Getting the Crop to Market. I'm Greg Martin with today's Line On Agriculture.
Fall is right around the corner and with it harvest time. Growing up in the Mid West it was fun to watch the wheat trucks rolling past our house on the way to the grain elevator. In fact my first real job was unloading those grain trucks and loading it into railroad cars. Today, hauling the nation's harvest to market has difficulties beyond the jump in diesel prices. Infrastructure log jams have become a big problem, too.
FRANCL: We're looking at the potential for the second largest corn crop in history and about the fourth largest soybean crop, so obviously there are concerns. Where are we going to be able to put this?

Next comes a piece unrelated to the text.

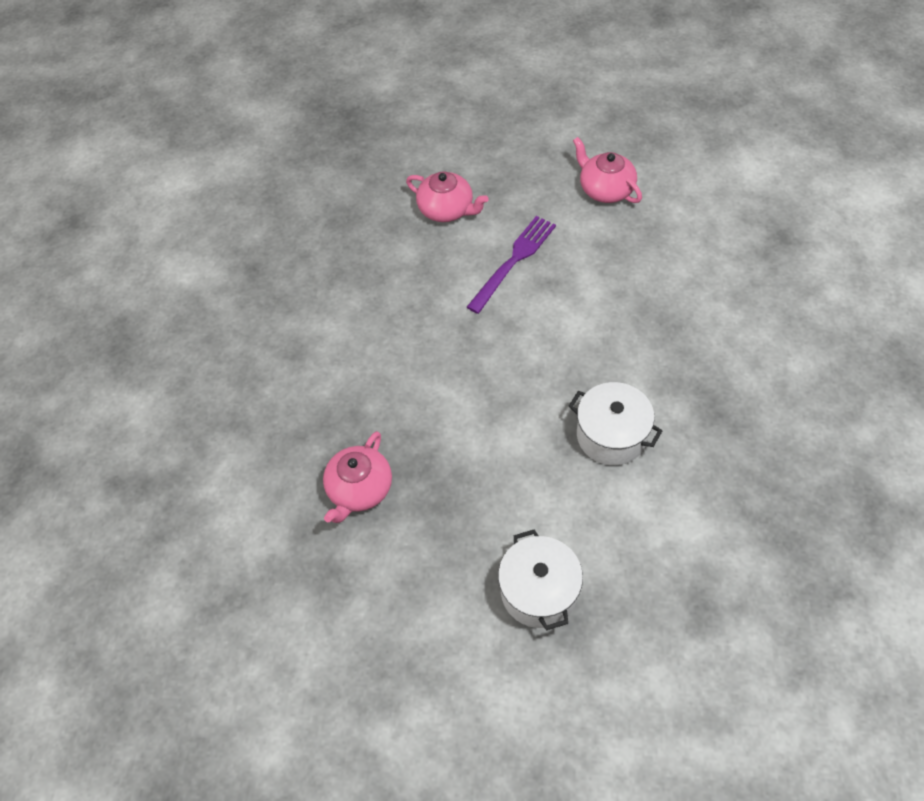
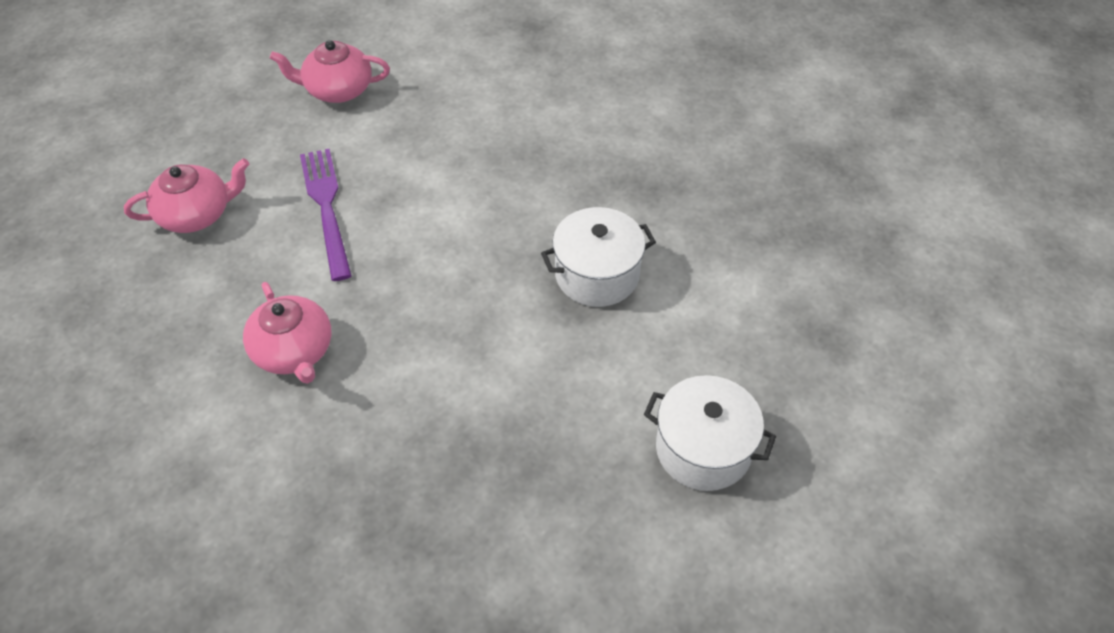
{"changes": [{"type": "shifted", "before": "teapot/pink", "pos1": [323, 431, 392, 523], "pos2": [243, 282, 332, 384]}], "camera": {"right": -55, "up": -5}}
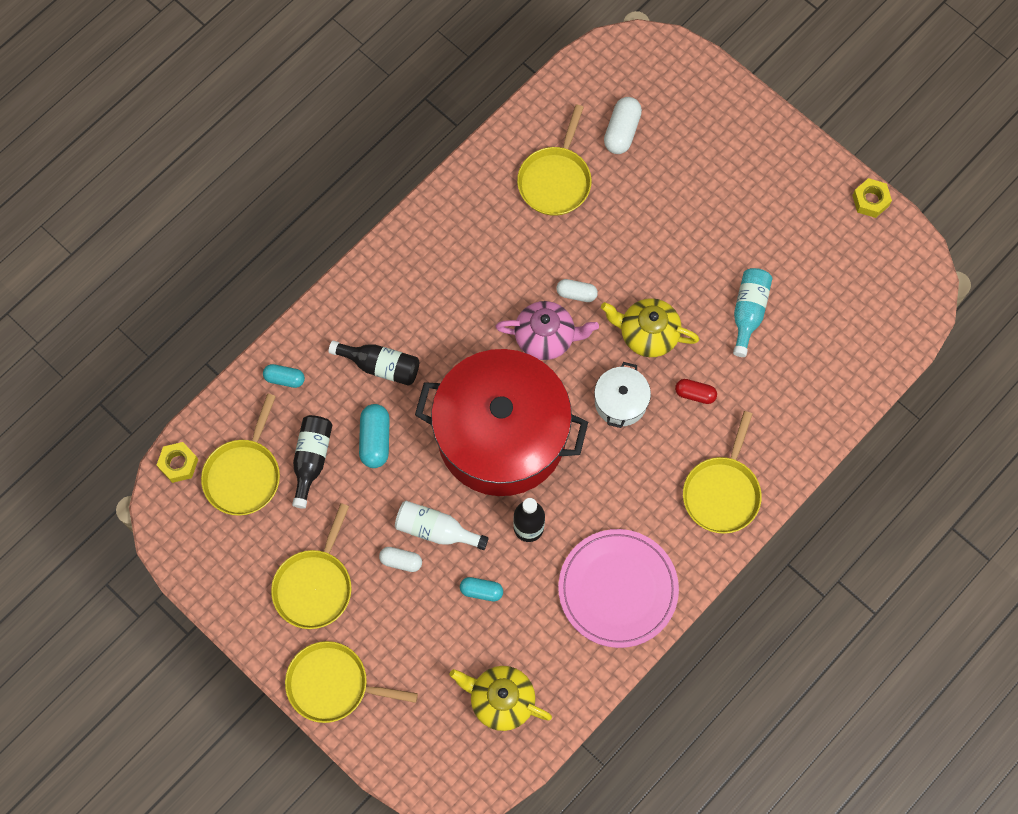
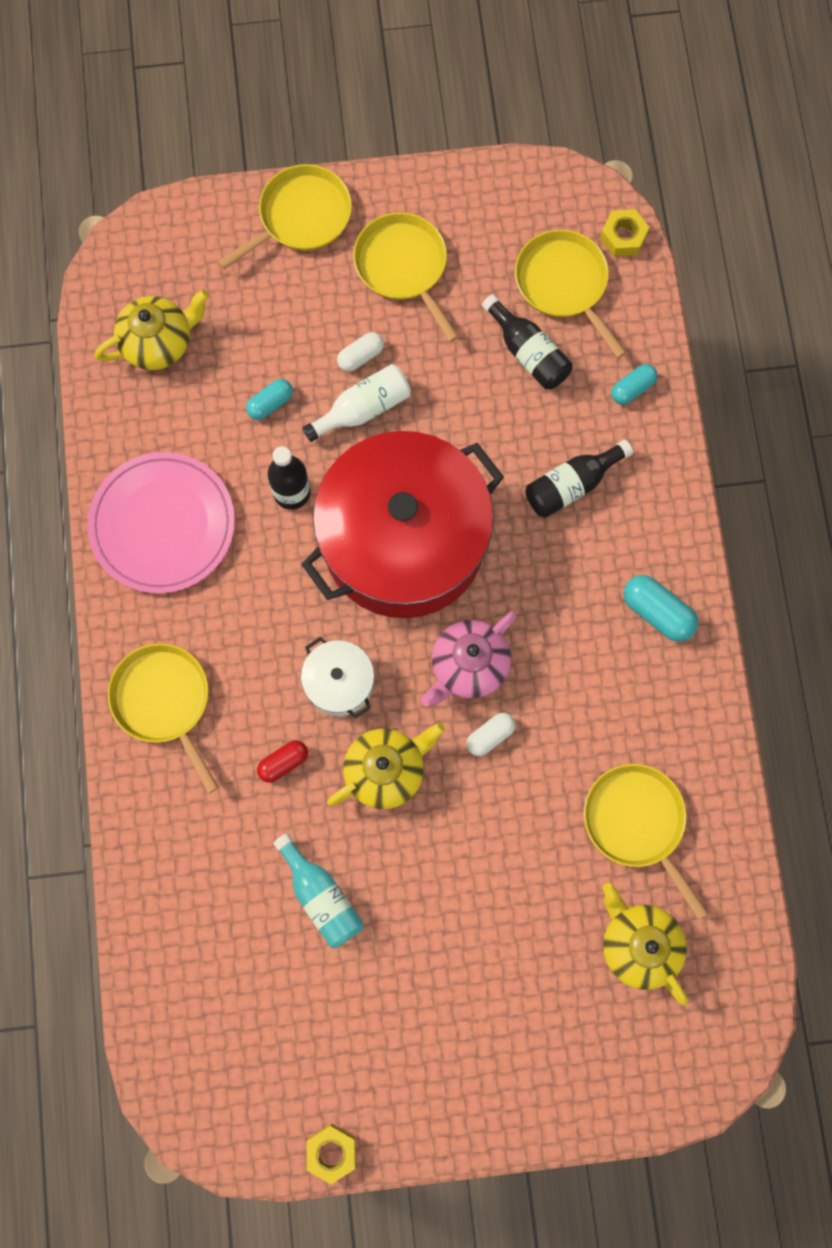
{"changes": [{"type": "swapped", "before": "capsule/white", "after": "teapot/yellow", "pos1": [604, 97, 642, 154], "pos2": [603, 883, 688, 1006]}, {"type": "shifted", "before": "capsule/turquoise", "pos1": [359, 404, 390, 468], "pos2": [624, 575, 698, 642]}], "camera": {"right": 130, "up": 5}}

Are we going to be able to get to the markets?
American Farm Bureau economist Terry Francl says inadequate storage space, too few rail cars and old-fashioned locks and dams all add to a significant problem.

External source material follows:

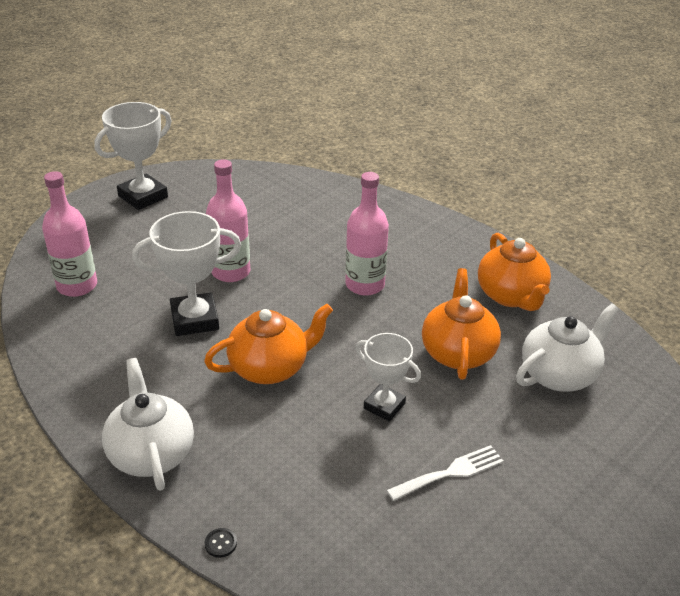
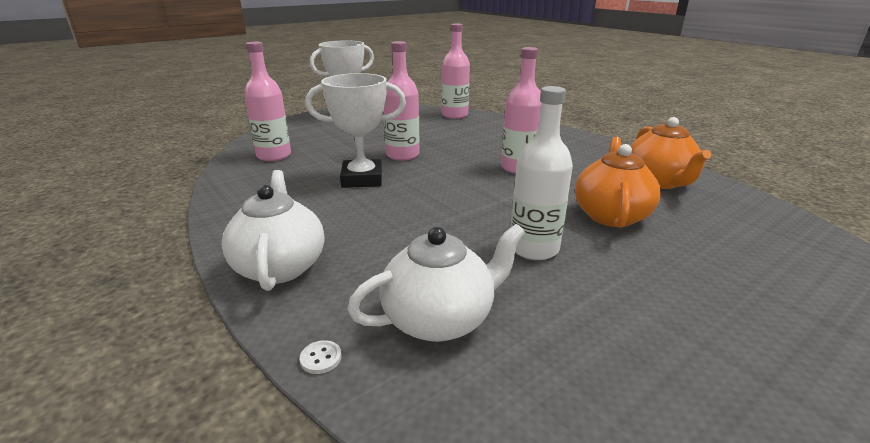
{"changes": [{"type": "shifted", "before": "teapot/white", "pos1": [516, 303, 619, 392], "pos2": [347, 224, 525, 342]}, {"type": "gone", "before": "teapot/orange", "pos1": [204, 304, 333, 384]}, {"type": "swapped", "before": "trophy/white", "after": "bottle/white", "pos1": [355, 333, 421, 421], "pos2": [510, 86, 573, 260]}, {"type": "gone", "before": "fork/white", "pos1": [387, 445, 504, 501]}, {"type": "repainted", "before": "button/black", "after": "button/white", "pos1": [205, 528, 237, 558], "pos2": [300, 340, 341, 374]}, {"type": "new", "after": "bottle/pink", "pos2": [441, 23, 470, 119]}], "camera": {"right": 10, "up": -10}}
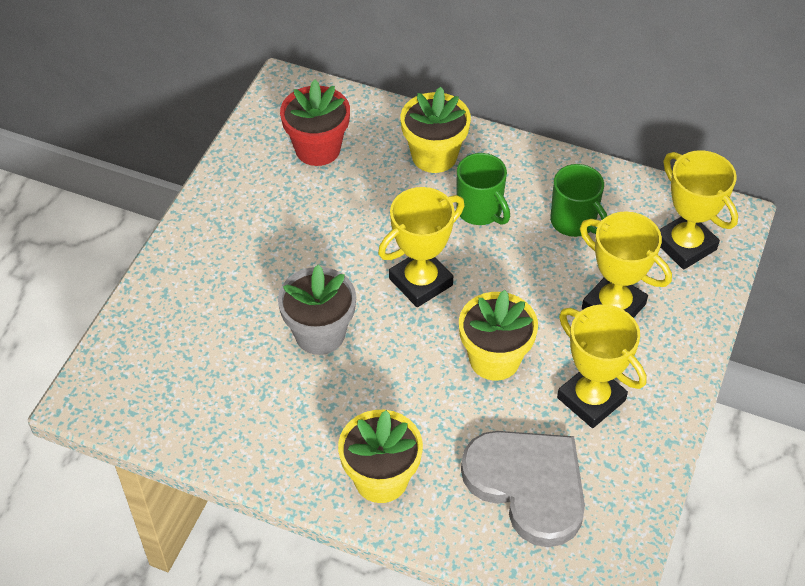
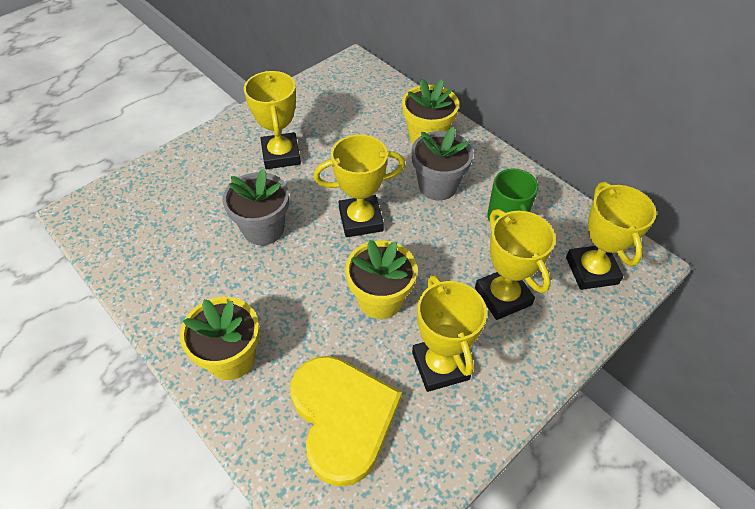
{"changes": [{"type": "gone", "before": "flower pot/red", "pos1": [280, 80, 350, 166]}, {"type": "swapped", "before": "mug/green", "after": "flower pot/grey", "pos1": [456, 153, 510, 225], "pos2": [411, 127, 473, 200]}, {"type": "repainted", "before": "heart/grey", "after": "heart/yellow", "pos1": [461, 431, 585, 547], "pos2": [291, 356, 402, 487]}, {"type": "new", "after": "trophy/yellow", "pos2": [244, 71, 301, 169]}], "camera": {"right": 25, "up": 0}}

FRANCL: A lot of our highways, bridges and roads are somewhere near the area of 40, 50, 60 years or older and these things simply wear out over time and so you have to allocate the money to upgrade those and when there are budget deficits it's always difficult to do this but the longer it gets postponed the more expensive it's going to be to fix.
Congress has approved renovations for locks and dams along the Mississippi River which carries the majority of the nation's agricultural exports. But they haven't approved funding for the project, which is estimated to cost more than $2 billion over 20 years.
FRANCL: Hopefully the legislatures, both at the federal and the state level, will see fit to put more funds into this, but it's an issue that is going to grow. The cost of storage and the freight and to the extent that moves up or there are losses occurred, that's going to be reflected back to lower prices to farmers.
Overall the inability to move the crop effectively will result in lower costs farmers can get.
FRANCL: We have to go through this infrastructure and to the extent that it's delayed or interrupted, that decreases the value of the crops. I have seen estimates that suggest we could lose one, maybe two percent of the value of the crops. If you have a corn crop, 12 billion and some bushels, that's worth a little over $5 a bushel, you're talking about $60 billion. So one or two percent of that you're getting up close to a billion dollars.
That's today's Line On Agriculture. I'm Greg Martin on the Northwest Ag Information Network.